Why is NLTK's PoS tagger tagging for each letter in a word instead of tagging for each word?


Say I have this sentence: I am a boy. I want to find out the Part of Speech of each word in the sentence. This is my code:

import nltk
sentence = 'I am a good boy'
for word in sentence:
    print(word)
    print(nltk.pos_tag(word))

But this produces the following output:

I
[('I', 'PRP')]

[(' ', 'NN')]
a
[('a', 'DT')]
m
[('m', 'NN')]

[(' ', 'NN')]
a
[('a', 'DT')]

[(' ', 'NN')]
g
[('g', 'NN')]
o
[('o', 'NN')]
o
[('o', 'NN')]
d
[('d', 'NN')]

[(' ', 'NN')]
b
[('b', 'NN')]
o
[('o', 'NN')]
y
[('y', 'NN')]

So, I tried to do this instead:

sentence = 'I am a good boy'
for word in sentence.split(' '):
    print(word)
    print(nltk.pos_tag(word))

And this produces the following output:

I
[('I', 'PRP')]
am
[('a', 'DT'), ('m', 'NN')]
a
[('a', 'DT')]
good
[('g', 'NN'), ('o', 'MD'), ('o', 'VB'), ('d', 'NN')]
boy
[('b', 'NN'), ('o', 'NN'), ('y', 'NN')]

Why is it finding the PoS for each letter instead of each word?

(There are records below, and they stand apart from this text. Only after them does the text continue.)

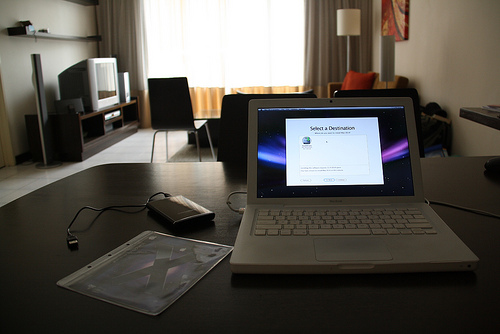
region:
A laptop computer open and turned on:
[236, 91, 471, 290]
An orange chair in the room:
[328, 72, 384, 86]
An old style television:
[63, 58, 124, 108]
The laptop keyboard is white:
[229, 194, 482, 268]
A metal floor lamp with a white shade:
[336, 4, 360, 71]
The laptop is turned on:
[248, 94, 421, 203]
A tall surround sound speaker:
[26, 44, 61, 166]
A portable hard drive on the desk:
[151, 178, 215, 231]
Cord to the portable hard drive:
[48, 195, 153, 254]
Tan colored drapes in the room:
[293, 0, 326, 77]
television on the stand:
[68, 54, 134, 114]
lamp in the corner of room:
[338, 8, 368, 60]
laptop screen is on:
[266, 123, 375, 170]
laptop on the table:
[289, 206, 362, 294]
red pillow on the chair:
[339, 67, 370, 87]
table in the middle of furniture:
[195, 102, 224, 137]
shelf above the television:
[55, 28, 80, 46]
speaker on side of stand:
[27, 58, 61, 122]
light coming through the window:
[188, 22, 260, 76]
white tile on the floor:
[129, 130, 150, 160]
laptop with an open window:
[228, 93, 485, 277]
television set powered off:
[56, 55, 123, 114]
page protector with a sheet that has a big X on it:
[53, 228, 235, 318]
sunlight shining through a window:
[146, 0, 304, 86]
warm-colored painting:
[378, 0, 408, 41]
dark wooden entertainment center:
[21, 100, 142, 160]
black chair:
[146, 76, 217, 166]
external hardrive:
[64, 188, 221, 246]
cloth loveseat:
[329, 75, 421, 146]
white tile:
[0, 126, 221, 208]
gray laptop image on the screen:
[226, 96, 483, 273]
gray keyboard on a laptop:
[250, 201, 439, 238]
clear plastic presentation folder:
[55, 225, 233, 325]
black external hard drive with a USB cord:
[59, 185, 227, 257]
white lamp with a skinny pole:
[331, 2, 363, 73]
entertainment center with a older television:
[14, 46, 144, 173]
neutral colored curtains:
[296, 0, 336, 98]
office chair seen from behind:
[140, 62, 218, 164]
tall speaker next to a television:
[23, 45, 122, 176]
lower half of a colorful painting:
[376, 2, 419, 53]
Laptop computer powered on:
[230, 93, 483, 270]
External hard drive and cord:
[64, 190, 216, 247]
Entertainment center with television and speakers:
[18, 54, 142, 169]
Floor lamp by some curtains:
[331, 7, 365, 75]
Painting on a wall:
[376, 0, 411, 42]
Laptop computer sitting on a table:
[227, 95, 482, 273]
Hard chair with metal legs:
[146, 74, 216, 161]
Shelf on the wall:
[3, 18, 100, 45]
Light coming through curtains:
[126, 0, 311, 89]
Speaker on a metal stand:
[21, 50, 58, 168]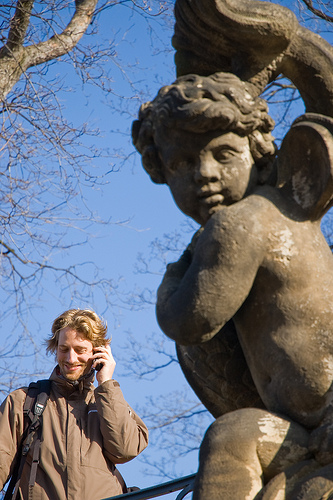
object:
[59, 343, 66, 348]
eyebrows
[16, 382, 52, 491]
strap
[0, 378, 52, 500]
bag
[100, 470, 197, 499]
rail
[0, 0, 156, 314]
leafless tree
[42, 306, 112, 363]
blonde hair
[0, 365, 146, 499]
coat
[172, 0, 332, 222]
wings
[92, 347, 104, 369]
phone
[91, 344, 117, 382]
hand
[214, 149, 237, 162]
eye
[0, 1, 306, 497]
sky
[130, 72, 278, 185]
hair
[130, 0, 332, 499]
carving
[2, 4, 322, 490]
park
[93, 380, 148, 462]
sleeves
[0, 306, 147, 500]
man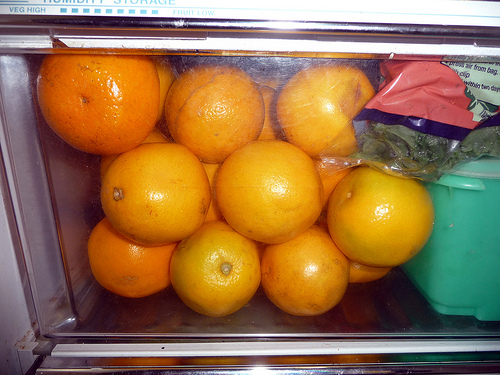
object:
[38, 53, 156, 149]
fruit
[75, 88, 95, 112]
spot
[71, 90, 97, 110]
spot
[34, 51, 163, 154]
fruit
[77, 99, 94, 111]
spot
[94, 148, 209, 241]
fruit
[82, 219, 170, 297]
fruit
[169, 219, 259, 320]
fruit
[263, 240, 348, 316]
fruit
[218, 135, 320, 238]
fruit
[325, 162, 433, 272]
fruit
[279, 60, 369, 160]
fruit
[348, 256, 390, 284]
fruit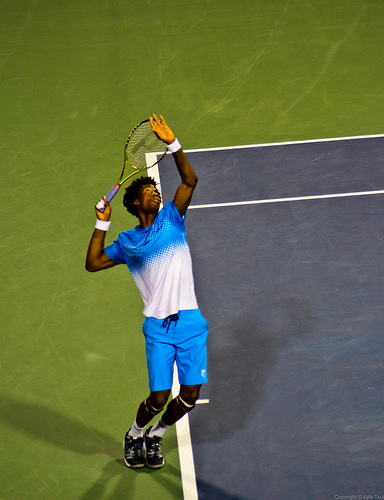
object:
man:
[84, 110, 213, 471]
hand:
[147, 112, 174, 143]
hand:
[93, 192, 112, 223]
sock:
[126, 415, 146, 440]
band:
[166, 136, 182, 156]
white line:
[172, 357, 203, 499]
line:
[185, 185, 384, 213]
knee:
[186, 385, 202, 407]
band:
[94, 218, 111, 231]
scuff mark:
[155, 130, 383, 158]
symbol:
[200, 368, 206, 378]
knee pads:
[142, 393, 166, 418]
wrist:
[94, 218, 109, 236]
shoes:
[122, 425, 146, 471]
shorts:
[141, 307, 210, 393]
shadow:
[1, 382, 130, 469]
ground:
[2, 2, 384, 499]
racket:
[94, 117, 169, 215]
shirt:
[102, 196, 199, 321]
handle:
[94, 182, 121, 215]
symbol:
[125, 438, 134, 445]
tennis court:
[0, 0, 383, 499]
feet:
[122, 424, 147, 470]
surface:
[0, 0, 383, 499]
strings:
[162, 313, 180, 335]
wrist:
[166, 141, 181, 155]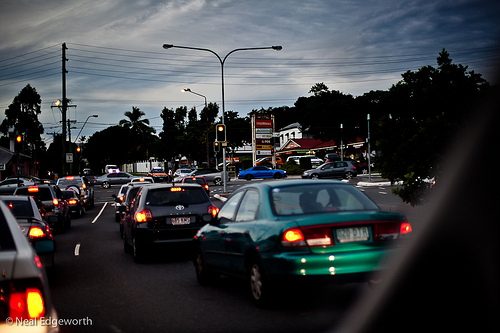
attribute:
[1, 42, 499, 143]
wires — several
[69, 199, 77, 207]
taillight — rear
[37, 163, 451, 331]
street — busy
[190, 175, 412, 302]
car — green, nearby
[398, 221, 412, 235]
lights — on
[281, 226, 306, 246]
lights — on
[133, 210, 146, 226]
lights — on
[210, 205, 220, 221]
lights — on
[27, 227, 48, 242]
lights — on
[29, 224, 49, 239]
tail light — bright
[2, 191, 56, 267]
car — dark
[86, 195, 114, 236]
white line — white 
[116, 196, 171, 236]
taillight — rear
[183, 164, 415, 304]
car — green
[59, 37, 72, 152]
pole — tall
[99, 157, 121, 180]
suv — white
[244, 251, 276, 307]
tire — black, round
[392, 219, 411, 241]
taillight — rear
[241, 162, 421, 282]
car — grreen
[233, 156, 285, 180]
car — Blue 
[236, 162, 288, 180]
car — blue 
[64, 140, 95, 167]
light — red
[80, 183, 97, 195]
tail light — red 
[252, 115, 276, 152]
signs — business sign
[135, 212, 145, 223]
taillight — back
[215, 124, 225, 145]
street light — nearby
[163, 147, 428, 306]
cars — parked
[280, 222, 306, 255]
taillight — red 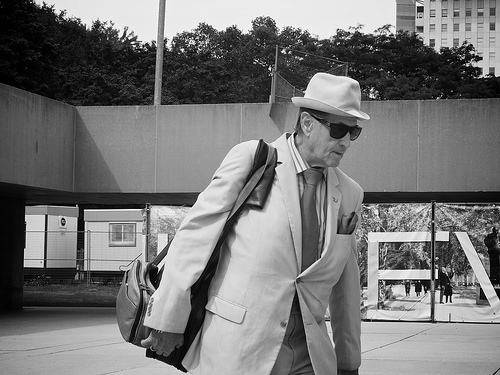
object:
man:
[142, 71, 368, 374]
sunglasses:
[304, 110, 362, 141]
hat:
[291, 71, 370, 122]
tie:
[301, 168, 320, 270]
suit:
[142, 132, 366, 374]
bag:
[113, 258, 163, 345]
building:
[411, 1, 499, 80]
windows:
[453, 23, 459, 32]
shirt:
[286, 132, 326, 268]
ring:
[151, 346, 155, 350]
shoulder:
[229, 137, 271, 172]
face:
[317, 114, 364, 168]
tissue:
[339, 212, 358, 234]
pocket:
[335, 234, 349, 260]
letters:
[368, 230, 450, 310]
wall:
[1, 85, 500, 190]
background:
[1, 1, 499, 98]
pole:
[153, 1, 166, 105]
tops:
[0, 1, 480, 100]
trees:
[1, 1, 48, 84]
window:
[355, 202, 499, 323]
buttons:
[296, 277, 302, 284]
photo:
[0, 1, 499, 375]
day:
[0, 0, 500, 374]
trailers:
[25, 205, 78, 271]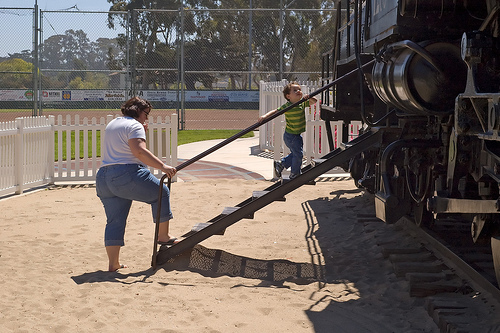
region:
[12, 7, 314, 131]
a large chain link fence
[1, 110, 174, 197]
a white fence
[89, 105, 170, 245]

And how do I fix this?


Solution

  • nltk.pos_tag works on a list or list-like thing as an argument, and tags each element of that. So in your second example, it splits each string (i.e., each word) into letters, just like it split the sentence into letters in the first example. It works when you pass in the whole list you got from splitting the sentence:

    >>> nltk.pos_tag(sentence.split(" "))
    [('I', 'PRP'), ('am', 'VBP'), ('a', 'DT'), ('good', 'JJ'), ('boy', 'NN')]
    

    Per documentation, you usually pass in what NLTK's tokenization returned (which is a list of words/tokens).